La guerre n’est plus considérée comme une école de vertu. Assurément on comprend bien que pour un riche, parce que le travail des autres lui permet de vivre facilement, la guerre soit une espèce d’épreuve nécessaire, qui excite utilement l’énergie virile en même temps qu’elle justifie l’inégalité ; c’est par cette pensée que les meilleurs parmi les riches se destinent au métier des armes. Mais la noble mission de défendre le pays appartient maintenant à tous. Or, ceux qui travaillent de leurs mains ont occasion à chaque instant d’exercer l’énergie virile, de vivre pour les autres, de Servir enfin. Pour les travailleurs la paix n’est pas un repos déprimant, c’est encore une guerre et une conquête, mais contre les choses et sur les choses. La Guerre n’est ni belle ni désirable.

La Guerre, enfin, est défensive absolument ; elle est toujours une réponse à un acte de violence délibéré. De ce principe dépendent les formations nouvelles et la politique de l’avenir. On voit sans peine, notamment, que le système des alliances doit en être profondément modifié. Mais surtout les méthodes de guerre doivent être changées radicalement.

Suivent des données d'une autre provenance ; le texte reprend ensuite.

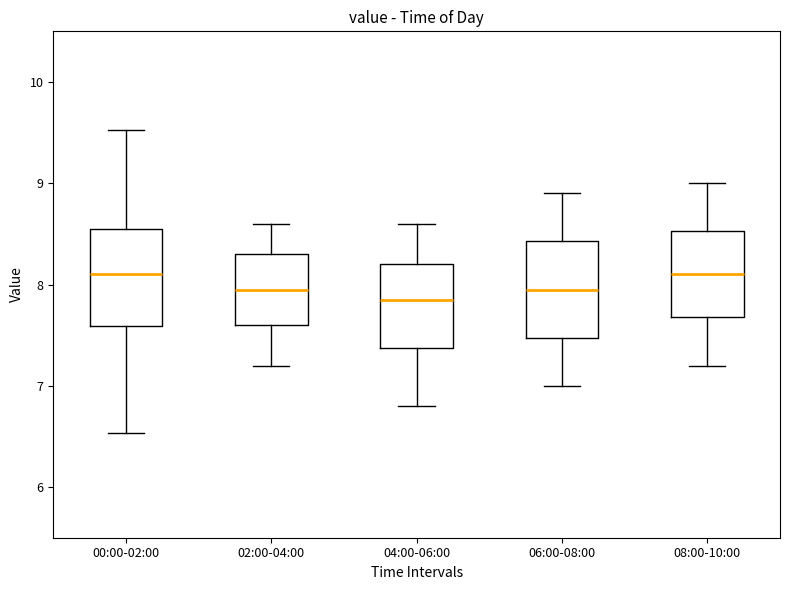

Reading left to right, transcribe this box plot: for each box, give where its median line is, the range the box spans, and where its two whiskers end, as read against the y-axis. The values are not printed on the chart, so give them approximately, as read against the axis.

00:00-02:00: median 8.1, box 7.6 to 8.5, whiskers 6.5 to 9.5
02:00-04:00: median 8.0, box 7.6 to 8.3, whiskers 7.2 to 8.6
04:00-06:00: median 7.9, box 7.4 to 8.2, whiskers 6.8 to 8.6
06:00-08:00: median 8.0, box 7.5 to 8.4, whiskers 7.0 to 8.9
08:00-10:00: median 8.1, box 7.7 to 8.5, whiskers 7.2 to 9.0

Car la guerre n’est plus un jeu où l’on se résigne à perdre parce que l’on a aussi l’espoir de gagner. La guerre a pour fin la liberté de tous, mais le vainqueur doit se refuser tout autre avantage ; et, en revanche, la défaite n’est jamais acceptée ; la paix suppose essentiellement le retour à l’état initial. Par exemple la seule idée qu’on puisse livrer les uns pour sauver les autres apparaîtra comme propre à des temps Barbares, où les territoires producteurs, avec les artisans et commerçants, appartenaient à une dynastie militaire et pouvaient être cédés à une autre. Selon le système nouveau, la Patrie est une et indivisible.